L’autorité législative ou suprême n’a point droit d’agir par des décrets arbitraires, et formés sur-le-champ, mais est tenue de dispenser la justice, et de décider des droits des sujets par les lois publiées et établies, et par des juges connus et autorisés. Car les lois de la nature n’étant point écrites, et par conséquent ne pouvant se trouver que dans le coeur des hommes, il peut arriver que, par passion, ou par intérêt, ils en fassent un très mauvais usage, les expliquent et les appliquent mal, et qu’il soit difficile de les convaincre de leur erreur et de leur injustice, s’il n’y a point de juges établis ; et, par ce moyen, le droit de chacun ne saurait être déterminé comme il faut, ni les propriétés être mises à couvert de la violence, chacun se trouvant alors juge, interprète et exécuteur dans sa propre cause. Celui qui a le droit de son côté, n’ayant d’ordinaire à employer que son seul pouvoir, n’a pas assez de force pour se défendre contre les injures, ou pour punir les malfaiteurs. Afin de remédier à ces inconvénients qui causent bien du désordre dans les propriétés des particuliers, dans l’état de nature, les hommes s’unissent en société, afin qu’étant ainsi unis, ils aient plus de force et emploient toute celle de la société pour mettre en sûreté et défendre ce qui leur appartient en propre, et puissent avoir des lois stables, par lesquelles les biens propres soient déterminés, et que chacun reconnaisse ce qui est sien. C’est pour cette fin que les hommes remettent à la société dans laquelle ils entrent, tout leur pouvoir naturel, et que la communauté remet le pouvoir législatif entre les mains de ceux qu’elle juge à propos, dans l’assurance qu’ils gouverneront par les lois établies et publiées : autrement la paix, le repos et les biens de chacun seraient toujours dans la même incertitude et dans les mêmes dangers qu’ils étaient dans l’état de nature.
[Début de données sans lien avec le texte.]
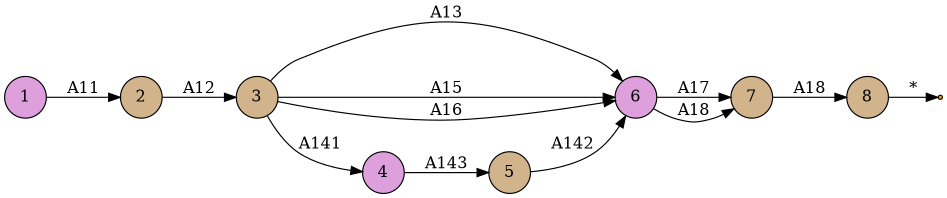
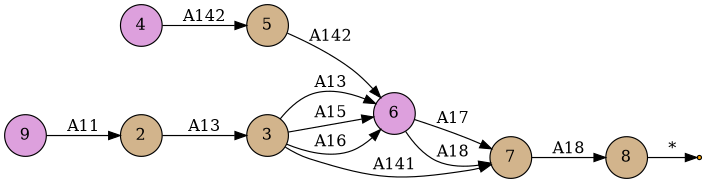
  digraph {
    fontname="DejaVu Serif"
    rankdir=LR
    node [fillcolor=tan fontname="DejaVu Serif" shape=circle style=filled]
    edge [fontname="DejaVu Serif"]
    9 [fillcolor=orange shape=point]
-   1 [fillcolor=plum]
+   1 [fillcolor=plum label=9]
    2
    3
    6 [fillcolor=plum]
    4 [fillcolor=plum]
    7
    5
    8
    1 -> 2 [label=A11]
-   2 -> 3 [label=A12]
+   2 -> 3 [label=A13]
    3 -> 6 [label=A13]
    3 -> 6 [label=A15]
    3 -> 6 [label=A16]
-   3 -> 4 [label=A141]
+   3 -> 7 [label=A141]
    6 -> 7 [label=A17]
    6 -> 7 [label=A18]
-   4 -> 5 [label=A143]
+   4 -> 5 [label=A142]
    7 -> 8 [label=A18]
    5 -> 6 [label=A142]
    8 -> 9 [label="*"]
  }
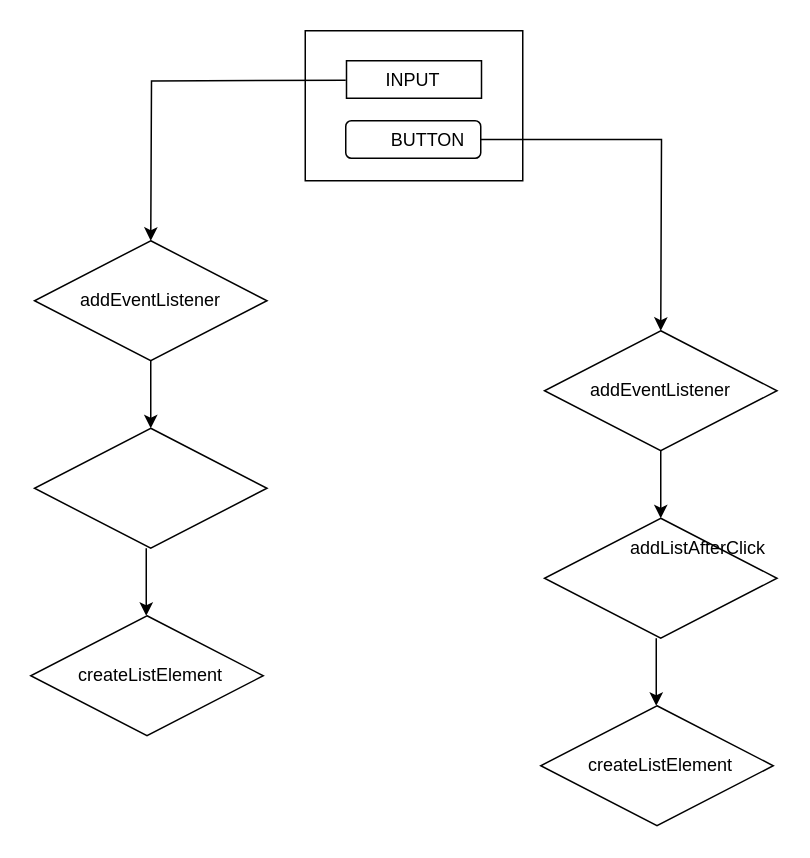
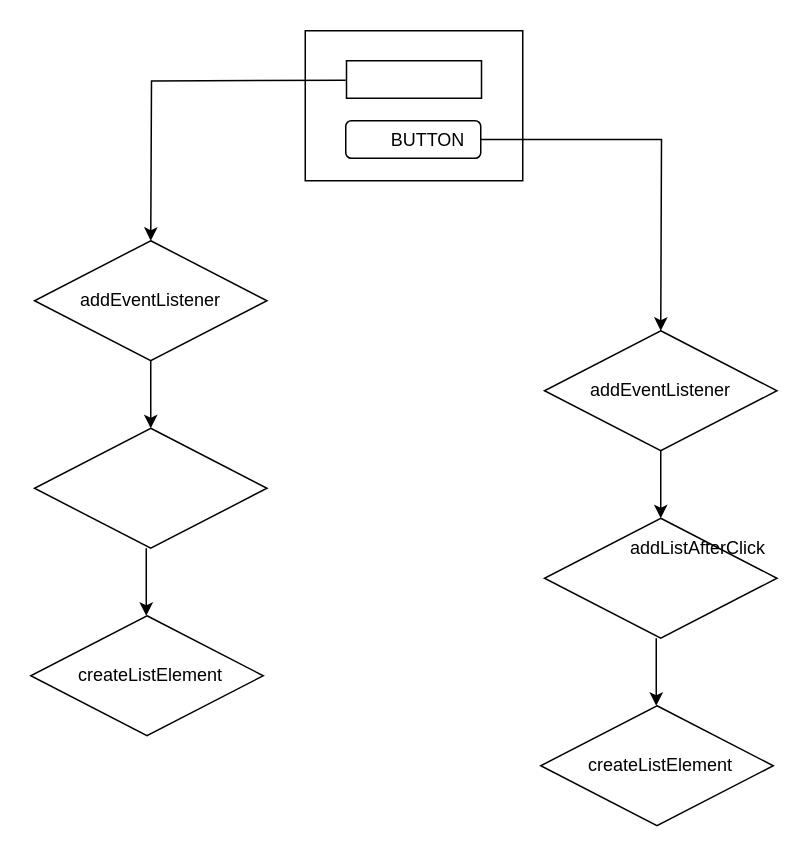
  <mxCell id="0" />
  <mxCell id="1" parent="0" />
  <mxCell id="2" value="" style="rhombus;whiteSpace=wrap;html=1;" parent="1" vertex="1"><mxGeometry x="362.5" y="345" width="155" height="80" as="geometry" /></mxCell>
  <mxCell id="3" value="" style="endArrow=classic;html=1;rounded=0;" parent="1" edge="1"><mxGeometry width="50" height="50" relative="1" as="geometry"><mxPoint x="437" y="425" as="sourcePoint" /><mxPoint x="437" y="470" as="targetPoint" /></mxGeometry></mxCell>
  <mxCell id="4" value="" style="rounded=0;whiteSpace=wrap;html=1;" parent="1" vertex="1"><mxGeometry x="203" y="20" width="145" height="100" as="geometry" /></mxCell>
  <mxCell id="5" style="edgeStyle=orthogonalEdgeStyle;rounded=0;orthogonalLoop=1;jettySize=auto;html=1;exitX=1;exitY=0.5;exitDx=0;exitDy=0;" parent="1" source="6" edge="1"><mxGeometry relative="1" as="geometry"><mxPoint x="440" y="220" as="targetPoint" /></mxGeometry></mxCell>
  <mxCell id="6" value="" style="rounded=1;whiteSpace=wrap;html=1;" parent="1" vertex="1"><mxGeometry x="230" y="80" width="90" height="25" as="geometry" /></mxCell>
  <mxCell id="7" value="" style="rounded=0;whiteSpace=wrap;html=1;" parent="1" vertex="1"><mxGeometry x="230.5" y="40" width="90" height="25" as="geometry" /></mxCell>
  <mxCell id="8" style="edgeStyle=orthogonalEdgeStyle;rounded=0;orthogonalLoop=1;jettySize=auto;html=1;" parent="1" edge="1"><mxGeometry relative="1" as="geometry"><mxPoint x="100" y="160" as="targetPoint" /><mxPoint x="230" y="53" as="sourcePoint" /></mxGeometry></mxCell>
- <mxCell id="9" value="INPUT" style="text;html=1;strokeColor=none;fillColor=none;align=center;verticalAlign=middle;whiteSpace=wrap;rounded=0;" parent="1" vertex="1"><mxGeometry x="250" y="42.5" width="50" height="20" as="geometry" /></mxCell>
  <mxCell id="10" value="BUTTON" style="text;html=1;strokeColor=none;fillColor=none;align=center;verticalAlign=middle;whiteSpace=wrap;rounded=0;" parent="1" vertex="1"><mxGeometry x="255" y="82.5" width="60" height="20" as="geometry" /></mxCell>
  <mxCell id="11" value="addListAfterClick&lt;br&gt;" style="text;html=1;strokeColor=none;fillColor=none;align=center;verticalAlign=middle;whiteSpace=wrap;rounded=0;" vertex="1" parent="1"><mxGeometry x="415" y="350" width="100" height="30" as="geometry" /></mxCell>
  <mxCell id="12" value="" style="rhombus;whiteSpace=wrap;html=1;" vertex="1" parent="1"><mxGeometry x="360" y="470" width="155" height="80" as="geometry" /></mxCell>
  <mxCell id="13" value="createListElement" style="text;html=1;strokeColor=none;fillColor=none;align=center;verticalAlign=middle;whiteSpace=wrap;rounded=0;" vertex="1" parent="1"><mxGeometry x="390" y="495" width="100" height="30" as="geometry" /></mxCell>
  <mxCell id="14" style="edgeStyle=orthogonalEdgeStyle;rounded=0;orthogonalLoop=1;jettySize=auto;html=1;exitX=0.5;exitY=1;exitDx=0;exitDy=0;entryX=0.5;entryY=0;entryDx=0;entryDy=0;" edge="1" parent="1" source="15" target="2"><mxGeometry relative="1" as="geometry" /></mxCell>
  <mxCell id="15" value="" style="rhombus;whiteSpace=wrap;html=1;" vertex="1" parent="1"><mxGeometry x="362.5" y="220" width="155" height="80" as="geometry" /></mxCell>
  <mxCell id="16" value="addEventListener" style="text;html=1;strokeColor=none;fillColor=none;align=center;verticalAlign=middle;whiteSpace=wrap;rounded=0;" vertex="1" parent="1"><mxGeometry x="390" y="245" width="100" height="30" as="geometry" /></mxCell>
  <mxCell id="17" value="" style="rhombus;whiteSpace=wrap;html=1;" vertex="1" parent="1"><mxGeometry x="22.5" y="285" width="155" height="80" as="geometry" /></mxCell>
  <mxCell id="18" value="" style="endArrow=classic;html=1;rounded=0;" edge="1" parent="1"><mxGeometry width="50" height="50" relative="1" as="geometry"><mxPoint x="97" y="365" as="sourcePoint" /><mxPoint x="97" y="410" as="targetPoint" /></mxGeometry></mxCell>
  <mxCell id="19" value="" style="rhombus;whiteSpace=wrap;html=1;" vertex="1" parent="1"><mxGeometry x="20" y="410" width="155" height="80" as="geometry" /></mxCell>
  <mxCell id="20" value="createListElement" style="text;html=1;strokeColor=none;fillColor=none;align=center;verticalAlign=middle;whiteSpace=wrap;rounded=0;" vertex="1" parent="1"><mxGeometry x="50" y="435" width="100" height="30" as="geometry" /></mxCell>
  <mxCell id="21" style="edgeStyle=orthogonalEdgeStyle;rounded=0;orthogonalLoop=1;jettySize=auto;html=1;exitX=0.5;exitY=1;exitDx=0;exitDy=0;entryX=0.5;entryY=0;entryDx=0;entryDy=0;" edge="1" parent="1" source="22" target="17"><mxGeometry relative="1" as="geometry" /></mxCell>
  <mxCell id="22" value="" style="rhombus;whiteSpace=wrap;html=1;" vertex="1" parent="1"><mxGeometry x="22.5" y="160" width="155" height="80" as="geometry" /></mxCell>
  <mxCell id="23" value="addEventListener" style="text;html=1;strokeColor=none;fillColor=none;align=center;verticalAlign=middle;whiteSpace=wrap;rounded=0;" vertex="1" parent="1"><mxGeometry x="50" y="185" width="100" height="30" as="geometry" /></mxCell>
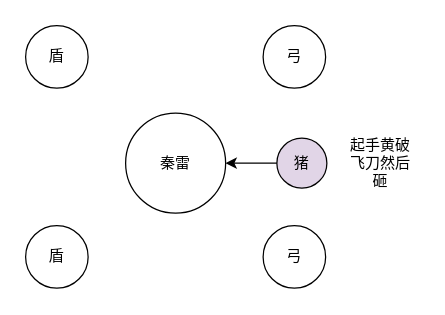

Un pouvoir arbitraire et absolu, et un gouvernement sans lois établies et stables, ne saurait s’accorder avec les fins de la société et du gouvernement. (…)
Mais le gouvernement, entre quelques mains qu’il se trouve, étant confié sous cette condition, et pour cette fin, que chacun aura et possédera en sûreté ce qui lui appartient en propre ; quelque pouvoir qu’aient ceux qui gouvernent de faire des lois pour régler les biens propres de tous les sujets, et terminer entre eux toutes sortes de différends, ils n’ont point droit de se saisir des biens propres d’aucun d’eux, pas même de la moindre partie de ces biens, contre le consentement du propriétaire.
John LOCKE, Second traité du gouvernement civil (1690), 11, §136
Questions :
- Selon Locke, que manque-t-il à l’état de nature ? Expliquez.
- Quelle est la seule fonction de l’Etat, selon Locke ? Justifiez.
- Selon Locke, que n’a pas le droit de faire l’Etat sur les citoyens ? Justifiez.